##### INPUT DATA #####

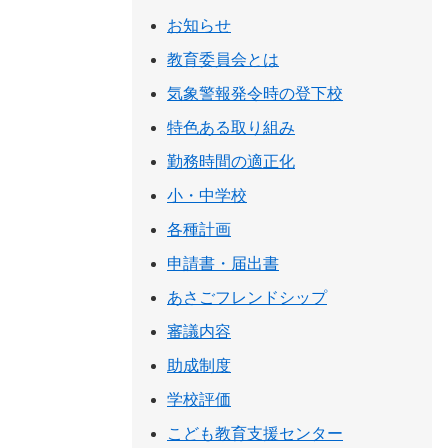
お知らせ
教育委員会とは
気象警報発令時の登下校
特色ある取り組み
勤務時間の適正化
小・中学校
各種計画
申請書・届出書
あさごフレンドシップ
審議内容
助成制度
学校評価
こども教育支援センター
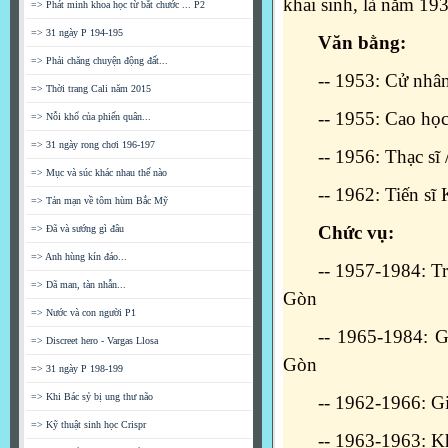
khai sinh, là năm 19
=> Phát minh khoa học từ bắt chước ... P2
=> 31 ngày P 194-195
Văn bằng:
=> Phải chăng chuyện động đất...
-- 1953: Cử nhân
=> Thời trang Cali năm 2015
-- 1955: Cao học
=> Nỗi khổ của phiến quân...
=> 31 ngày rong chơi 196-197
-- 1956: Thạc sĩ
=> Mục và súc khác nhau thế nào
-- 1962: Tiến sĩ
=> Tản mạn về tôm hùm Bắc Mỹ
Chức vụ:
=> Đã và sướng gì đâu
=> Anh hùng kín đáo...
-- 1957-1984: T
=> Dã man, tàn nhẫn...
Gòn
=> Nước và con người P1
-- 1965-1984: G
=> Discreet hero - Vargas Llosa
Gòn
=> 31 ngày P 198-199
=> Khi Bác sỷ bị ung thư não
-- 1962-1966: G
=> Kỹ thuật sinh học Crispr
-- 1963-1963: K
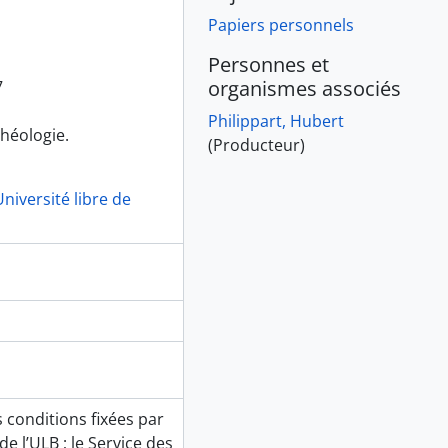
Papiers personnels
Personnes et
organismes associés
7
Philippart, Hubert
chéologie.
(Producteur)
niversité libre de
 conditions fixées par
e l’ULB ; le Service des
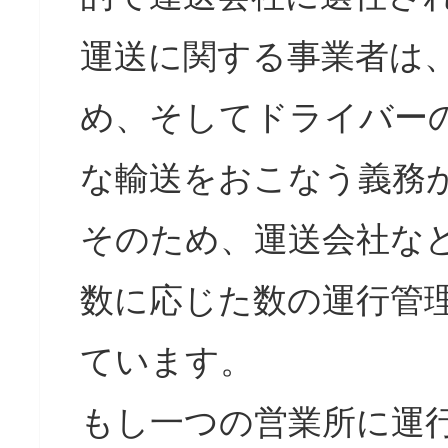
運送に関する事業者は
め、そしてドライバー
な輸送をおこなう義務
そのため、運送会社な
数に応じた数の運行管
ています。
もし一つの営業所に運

#####
##### INPUT DATA #####

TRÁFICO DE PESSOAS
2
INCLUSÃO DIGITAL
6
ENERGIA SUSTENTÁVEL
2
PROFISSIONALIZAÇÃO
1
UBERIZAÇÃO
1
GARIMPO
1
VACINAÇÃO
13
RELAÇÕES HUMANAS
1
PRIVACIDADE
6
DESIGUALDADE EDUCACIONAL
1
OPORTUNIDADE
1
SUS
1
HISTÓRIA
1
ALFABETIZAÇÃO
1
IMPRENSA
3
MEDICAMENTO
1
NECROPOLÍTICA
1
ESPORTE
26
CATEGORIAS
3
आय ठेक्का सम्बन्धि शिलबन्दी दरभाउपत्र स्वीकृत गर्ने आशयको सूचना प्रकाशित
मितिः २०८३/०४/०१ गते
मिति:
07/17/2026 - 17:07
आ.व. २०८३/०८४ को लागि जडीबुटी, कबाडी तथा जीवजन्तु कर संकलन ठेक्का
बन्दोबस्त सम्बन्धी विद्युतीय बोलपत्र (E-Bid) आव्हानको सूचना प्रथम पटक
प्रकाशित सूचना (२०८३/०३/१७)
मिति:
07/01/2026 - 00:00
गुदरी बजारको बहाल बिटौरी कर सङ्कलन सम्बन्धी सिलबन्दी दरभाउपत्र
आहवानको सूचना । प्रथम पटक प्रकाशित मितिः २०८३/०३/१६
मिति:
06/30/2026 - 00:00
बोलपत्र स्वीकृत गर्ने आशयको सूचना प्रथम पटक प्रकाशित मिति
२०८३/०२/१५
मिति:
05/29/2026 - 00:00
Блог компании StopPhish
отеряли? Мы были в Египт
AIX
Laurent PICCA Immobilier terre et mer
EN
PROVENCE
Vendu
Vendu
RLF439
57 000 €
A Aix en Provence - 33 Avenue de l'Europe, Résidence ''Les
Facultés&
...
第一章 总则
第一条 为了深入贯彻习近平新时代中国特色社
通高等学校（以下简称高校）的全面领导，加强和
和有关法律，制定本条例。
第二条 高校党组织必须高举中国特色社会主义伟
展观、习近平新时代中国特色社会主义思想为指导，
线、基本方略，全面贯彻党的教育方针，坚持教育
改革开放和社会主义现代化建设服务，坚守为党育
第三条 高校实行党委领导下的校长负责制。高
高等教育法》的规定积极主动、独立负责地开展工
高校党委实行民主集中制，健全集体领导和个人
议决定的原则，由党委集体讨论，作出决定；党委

#####

YOUR ASSIGNMENT:
Among the lines of the data, some contain the word "ngày". How many are there? Reply with the number alone.

RESPONSE AREA:
3